** Brief **
Lines containing the word "number" are to be copied from the data below.

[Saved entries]
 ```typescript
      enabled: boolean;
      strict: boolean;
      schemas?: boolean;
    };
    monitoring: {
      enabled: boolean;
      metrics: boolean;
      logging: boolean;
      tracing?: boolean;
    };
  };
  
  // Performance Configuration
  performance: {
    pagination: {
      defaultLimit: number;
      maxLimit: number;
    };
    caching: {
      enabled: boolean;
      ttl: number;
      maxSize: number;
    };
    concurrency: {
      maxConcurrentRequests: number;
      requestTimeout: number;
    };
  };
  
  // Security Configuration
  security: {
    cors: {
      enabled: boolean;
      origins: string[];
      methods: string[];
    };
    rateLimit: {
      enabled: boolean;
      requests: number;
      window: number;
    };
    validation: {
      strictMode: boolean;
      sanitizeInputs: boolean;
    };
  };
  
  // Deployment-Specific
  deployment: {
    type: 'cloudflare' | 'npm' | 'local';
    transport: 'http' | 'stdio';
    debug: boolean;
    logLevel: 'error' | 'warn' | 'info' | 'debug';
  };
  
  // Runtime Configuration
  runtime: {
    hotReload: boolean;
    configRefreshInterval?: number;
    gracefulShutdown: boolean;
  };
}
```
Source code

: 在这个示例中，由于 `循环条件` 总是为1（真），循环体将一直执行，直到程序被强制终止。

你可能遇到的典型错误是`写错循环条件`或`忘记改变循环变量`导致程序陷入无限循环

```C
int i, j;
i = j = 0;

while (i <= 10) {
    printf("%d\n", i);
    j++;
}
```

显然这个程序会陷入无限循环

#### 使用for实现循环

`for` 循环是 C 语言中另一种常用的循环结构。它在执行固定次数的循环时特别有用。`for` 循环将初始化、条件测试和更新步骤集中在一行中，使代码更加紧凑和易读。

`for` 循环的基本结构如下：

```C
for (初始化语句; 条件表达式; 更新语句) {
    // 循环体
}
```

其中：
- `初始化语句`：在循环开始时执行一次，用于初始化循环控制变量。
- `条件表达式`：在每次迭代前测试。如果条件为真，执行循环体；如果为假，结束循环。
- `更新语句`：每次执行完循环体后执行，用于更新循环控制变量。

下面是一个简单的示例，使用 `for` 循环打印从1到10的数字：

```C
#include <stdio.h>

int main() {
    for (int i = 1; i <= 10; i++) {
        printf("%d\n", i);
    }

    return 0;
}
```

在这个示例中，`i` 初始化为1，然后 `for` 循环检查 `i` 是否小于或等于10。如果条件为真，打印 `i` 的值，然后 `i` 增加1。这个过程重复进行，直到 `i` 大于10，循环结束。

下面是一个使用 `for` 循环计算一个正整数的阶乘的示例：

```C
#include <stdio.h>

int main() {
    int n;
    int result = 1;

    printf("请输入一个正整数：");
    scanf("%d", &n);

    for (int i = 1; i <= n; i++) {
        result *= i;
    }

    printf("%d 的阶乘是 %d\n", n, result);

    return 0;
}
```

** Answer section **
      defaultLimit: number;
      maxLimit: number;
      ttl: number;
      maxSize: number;
      maxConcurrentRequests: number;
      requestTimeout: number;
      requests: number;
      window: number;
    configRefreshInterval?: number;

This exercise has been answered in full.